**Task description:**
In your copy of the entries below, keep every word exactly and leave out all images.

**Data items:**

########

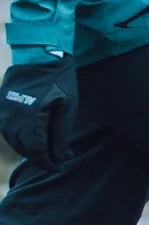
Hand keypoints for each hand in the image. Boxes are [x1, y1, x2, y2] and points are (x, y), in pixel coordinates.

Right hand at [0, 56, 76, 171]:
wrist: (37, 57)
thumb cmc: (57, 80)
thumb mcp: (67, 106)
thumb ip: (61, 133)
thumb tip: (62, 156)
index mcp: (30, 121)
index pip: (38, 153)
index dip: (49, 163)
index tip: (59, 167)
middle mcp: (12, 121)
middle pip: (25, 150)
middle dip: (41, 158)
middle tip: (56, 160)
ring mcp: (3, 115)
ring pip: (15, 142)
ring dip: (30, 150)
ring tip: (46, 151)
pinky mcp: (0, 109)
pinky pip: (8, 131)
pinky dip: (21, 139)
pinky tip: (32, 138)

########

**Task response:**
Hand keypoints for each hand in the image. Boxes are [x1, y1, x2, y2] and points are (x, y), in pixel coordinates.

Right hand at [0, 56, 76, 171]:
wrist: (37, 57)
thumb cmc: (57, 80)
thumb mcp: (67, 106)
thumb ip: (61, 133)
thumb tip: (62, 156)
index mcp: (30, 121)
index pip: (38, 153)
index dip: (49, 163)
index tip: (59, 167)
middle mcp: (12, 121)
middle pip: (25, 150)
middle dip: (41, 158)
middle tip: (56, 160)
ring mcp: (3, 115)
ring pip: (15, 142)
ring dip: (30, 150)
ring tip: (46, 151)
pinky mcp: (0, 109)
pinky pip: (8, 131)
pinky dip: (21, 139)
pinky tip: (32, 138)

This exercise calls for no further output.